De l'Antiquité à la Révolution, la vengeance a fait couler autant d'encre que de sang. Motif traditionnel de l'épopée depuis la colère d'Achille, de la tragédie avec les Atrides, Médée, Horace ou le Cid, d'innombrables récits en prose, nouvelles galantes ou tragiques, mémoires, romans, elle a également passionné les théoriciens, philosophes, théologiens, moralistes, juristes, ethnographes, sans oublier psychologues et médecins. [End Page 135]

Quelles que soient ses causes et ses modalités—immédiate ou différée, imitative ou inventive, ouverte ou cachée—la vengeance est une action qui met en jeu des passions, colère personnelle ou ressentiment collectif. Forme particulière de justice, elle rend le mal pour le mal, l'offensé devenant offenseur et l'offenseur offensé, avec un risque perpétuel de rétorsions en chaîne. Dans La Vengeance, Etudes d'ethnologie, d'histoire et de philosophie (Paris : Cujas, 1980-84), ouvrage abondamment cité par les auteurs, l'éditeur Raymond Verdier distingue passion vindicative, réaction individuelle, viscérale, disons « naturelle » de l'offensé contre l'offenseur, et système vindicatoire, réaction médiate, organisée, « culturelle », imposée par le groupe de l'offenseur au groupe de l'offensé, et dont le meilleur exemple est, sous l'Ancien Régime, le duel; la riposte vindicative s'invente sous la pression de la rancune, le geste vindicatoire, prescrit par la coutume, s'effectue par devoir, parfois sans colère ou même à contrecoeur (Rodrigue). Or, à l'initiative vindicative comme aux systèmes vindicatoires, l'Etat qui se met en place du XVIe au XVIIIe siècle tâche de substituer son système de justice propre : la pénalité, qui, au-dessus de l'offensé et de l'offenseur, introduit un juge neutre et donne le dernier mot, théoriquement impartial, à la Loi, mettant un terme à l'engrenage de la violence ; passage illustré en littérature dès l'Orestie, et plus tard par Le Cid.

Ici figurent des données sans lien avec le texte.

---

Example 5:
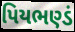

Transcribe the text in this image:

પિયભણ્ડં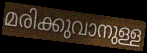
മരിക്കുവാനുള്ള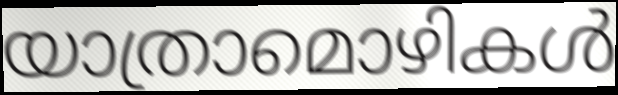
യാത്രാമൊഴികൾ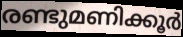
രണ്ടുമണിക്കൂർ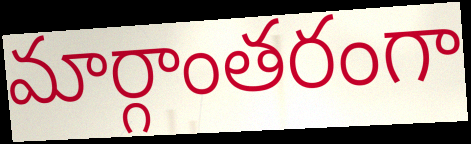
మార్గాంతరంగాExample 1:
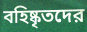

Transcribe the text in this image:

বহিষ্কৃতদের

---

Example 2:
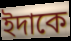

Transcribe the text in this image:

ইদাকে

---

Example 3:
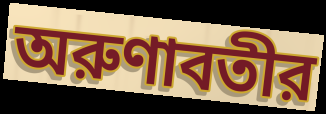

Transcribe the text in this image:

অরুণাবতীর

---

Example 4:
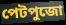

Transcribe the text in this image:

পেটপুজো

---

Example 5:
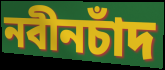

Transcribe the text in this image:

নবীনচাঁদ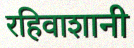
रहिवाशानीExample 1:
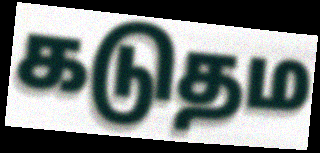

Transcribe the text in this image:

கடுதம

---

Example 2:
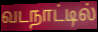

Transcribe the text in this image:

வடநாட்டில்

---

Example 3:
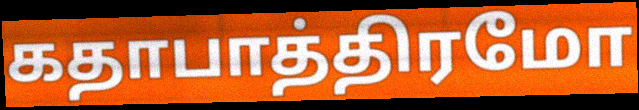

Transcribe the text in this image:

கதாபாத்திரமோ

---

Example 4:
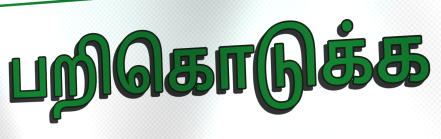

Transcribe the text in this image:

பறிகொடுக்க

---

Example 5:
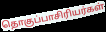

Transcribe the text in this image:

தொகுப்பாசிரியர்கள்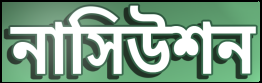
নাসিউশন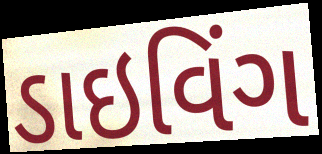
ડાઇવિંગ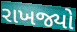
રાખજ્યોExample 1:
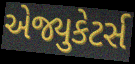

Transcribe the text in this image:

એજ્યુકેટર્સ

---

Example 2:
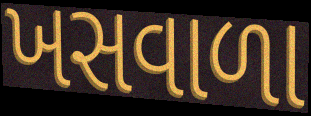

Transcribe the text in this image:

ખસવાળા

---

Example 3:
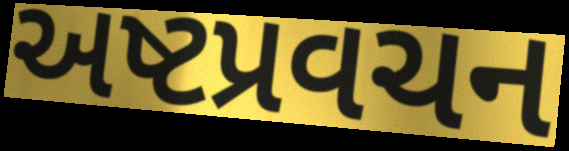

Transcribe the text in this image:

અષ્ટપ્રવચન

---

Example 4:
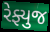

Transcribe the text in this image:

રેફ્યુજ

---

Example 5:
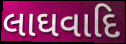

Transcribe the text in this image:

લાઘવાદિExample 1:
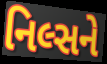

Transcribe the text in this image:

નિલ્સને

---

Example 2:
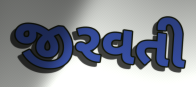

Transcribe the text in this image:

જીરવતી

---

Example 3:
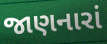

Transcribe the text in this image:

જાણનારાં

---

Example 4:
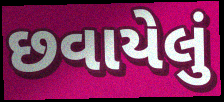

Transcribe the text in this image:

છવાયેલું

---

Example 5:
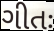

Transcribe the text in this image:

ગીતઃ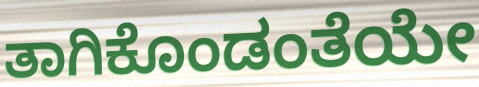
ತಾಗಿಕೊಂಡಂತೆಯೇ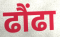
ढौंढा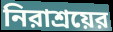
নিরাশ্রয়ের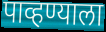
पाव्हण्यालाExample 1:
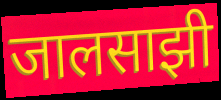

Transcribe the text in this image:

जालसाझी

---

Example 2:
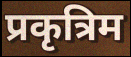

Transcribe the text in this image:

प्रकृत्रिम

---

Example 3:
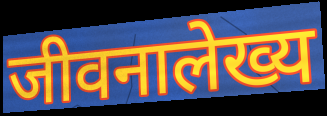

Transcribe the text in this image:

जीवनालेख्य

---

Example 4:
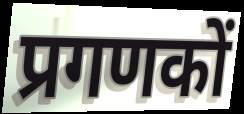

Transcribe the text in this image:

प्रगणकों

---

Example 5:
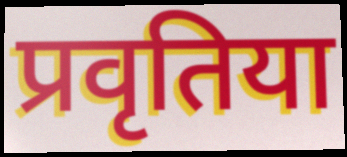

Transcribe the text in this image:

प्रवृतिया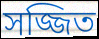
সজ্জিত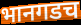
भानगडचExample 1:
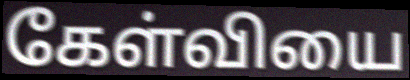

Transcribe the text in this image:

கேள்வியை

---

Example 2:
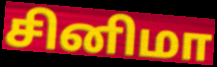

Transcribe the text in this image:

சினிமா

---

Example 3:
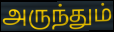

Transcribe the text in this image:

அருந்தும்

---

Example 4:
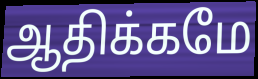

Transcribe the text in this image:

ஆதிக்கமே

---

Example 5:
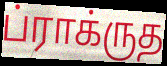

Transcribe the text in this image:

ப்ராக்ருதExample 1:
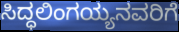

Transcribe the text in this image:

ಸಿದ್ಧಲಿಂಗಯ್ಯನವರಿಗೆ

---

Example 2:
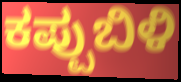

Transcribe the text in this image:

ಕಪ್ಪುಬಿಳಿ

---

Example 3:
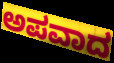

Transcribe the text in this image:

ಅಪವಾದ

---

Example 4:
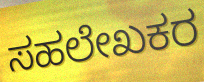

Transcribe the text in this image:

ಸಹಲೇಖಕರ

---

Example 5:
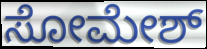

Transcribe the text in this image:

ಸೋಮೇಶ್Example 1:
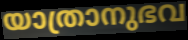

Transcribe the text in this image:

യാത്രാനുഭവ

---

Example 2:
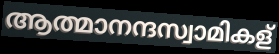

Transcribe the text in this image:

ആത്മാനന്ദസ്വാമികള്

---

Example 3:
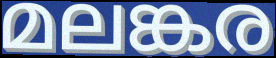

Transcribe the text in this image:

മലങ്കര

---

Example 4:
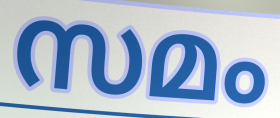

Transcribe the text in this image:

സമം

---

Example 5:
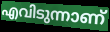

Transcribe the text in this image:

എവിടുന്നാണ്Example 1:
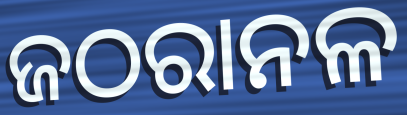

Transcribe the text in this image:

ଜଠରାନଳ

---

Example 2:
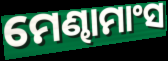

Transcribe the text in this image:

ମେଣ୍ଢାମାଂସ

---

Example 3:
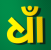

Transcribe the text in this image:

ଧାଁ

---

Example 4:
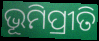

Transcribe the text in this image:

ଭୂମିପ୍ରୀତି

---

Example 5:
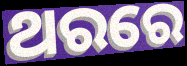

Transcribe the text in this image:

ଥରରେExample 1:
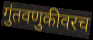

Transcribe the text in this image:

गुंतवणुकीवरच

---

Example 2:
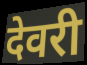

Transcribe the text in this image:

देवरी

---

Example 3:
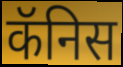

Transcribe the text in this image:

कॅनिस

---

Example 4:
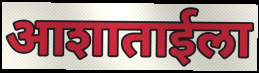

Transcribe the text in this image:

आशाताईला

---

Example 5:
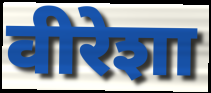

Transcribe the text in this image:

वीरेशा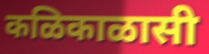
कळिकाळासीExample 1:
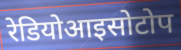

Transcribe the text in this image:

रेडियोआइसोटोप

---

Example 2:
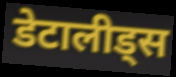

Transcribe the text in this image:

डेटालीड्स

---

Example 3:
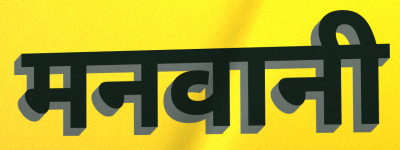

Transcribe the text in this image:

मनवानी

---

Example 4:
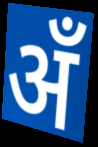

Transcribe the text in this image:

अँ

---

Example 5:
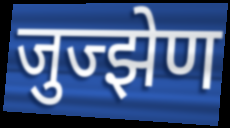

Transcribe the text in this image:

जुज्झेण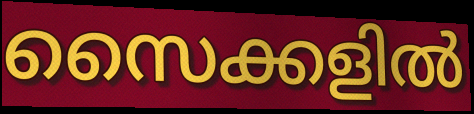
സൈക്കളിൽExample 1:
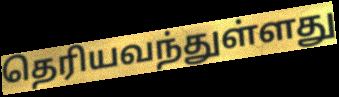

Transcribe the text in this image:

தெரியவந்துள்ளது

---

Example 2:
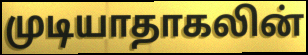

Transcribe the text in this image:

முடியாதாகலின்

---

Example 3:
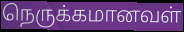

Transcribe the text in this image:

நெருக்கமானவள்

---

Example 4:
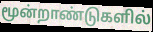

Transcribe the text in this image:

மூன்றாண்டுகளில்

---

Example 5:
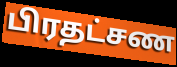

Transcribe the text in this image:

பிரதட்சணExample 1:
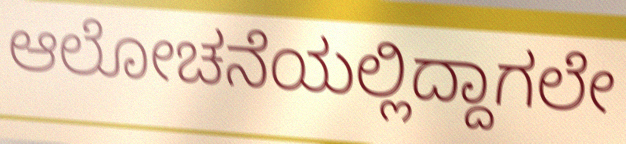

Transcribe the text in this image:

ಆಲೋಚನೆಯಲ್ಲಿದ್ದಾಗಲೇ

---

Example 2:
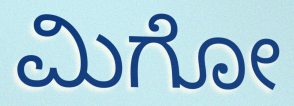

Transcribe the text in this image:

La Vengeance dans la littérature d'Ancien Régime est encadré par deux essais théoriques d'Eric Méchoulan et une mise au point conceptuelle et historique de Christian Biet. Méchoulan s'intéresse à l'articulation de la vengeance personnelle et de la justice monarchique, en ce moment de l'Histoire où s'instaure la coupure privé-public, ainsi qu'à l'«économie du temps» propre à la vengeance. Biet scrute les rapports entre vengeance personnelle, vengeance aristocratique, « vengeance » (ou justice) royale, vengeance (ou punition) divine, et montre comment la « douceur » de la vengeance et sa séduction littéraire flirtent avec l'« horreur » provoquée par les violences et par la tragédie.

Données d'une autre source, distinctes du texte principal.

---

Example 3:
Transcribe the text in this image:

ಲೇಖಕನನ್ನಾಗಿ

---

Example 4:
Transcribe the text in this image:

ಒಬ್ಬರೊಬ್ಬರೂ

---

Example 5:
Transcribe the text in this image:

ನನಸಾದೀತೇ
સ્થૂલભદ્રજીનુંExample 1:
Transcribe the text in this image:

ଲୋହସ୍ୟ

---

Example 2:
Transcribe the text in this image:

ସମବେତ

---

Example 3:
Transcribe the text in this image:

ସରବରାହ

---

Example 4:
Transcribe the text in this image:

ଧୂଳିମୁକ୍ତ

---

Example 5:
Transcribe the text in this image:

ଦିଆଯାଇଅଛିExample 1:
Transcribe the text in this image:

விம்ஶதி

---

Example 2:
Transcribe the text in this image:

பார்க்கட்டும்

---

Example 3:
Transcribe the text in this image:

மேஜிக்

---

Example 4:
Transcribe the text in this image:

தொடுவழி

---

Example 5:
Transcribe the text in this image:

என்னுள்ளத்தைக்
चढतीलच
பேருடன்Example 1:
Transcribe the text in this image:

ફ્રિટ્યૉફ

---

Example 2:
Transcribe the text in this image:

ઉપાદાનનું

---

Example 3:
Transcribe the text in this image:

Deux articles repèrent ensuite la dégradation et la problématisation de la vengeance au fil de l'Ancien Régime. Aurélia Gaillard nous fait passer, des représailles héroïques des Cannibales de Montaigne, par les duels équivoques de Tristan l'Hermite et de Prévost, aux revanches libertines et vaguement burlesques des Liaisons dangereuses ou de Faublas. Sophie Chisogne met en contraste les nouvelles médiévales et renaissantes, anecdotes divertissantes où le châtiment est source de [End Page 136] moquerie, et les histoires tragiques et sanglantes du tournant du XVIe et du XVIIe siècle, dans lesquelles l'acte vindicatif est l'occasion d'une « crise », d'un cas de conscience.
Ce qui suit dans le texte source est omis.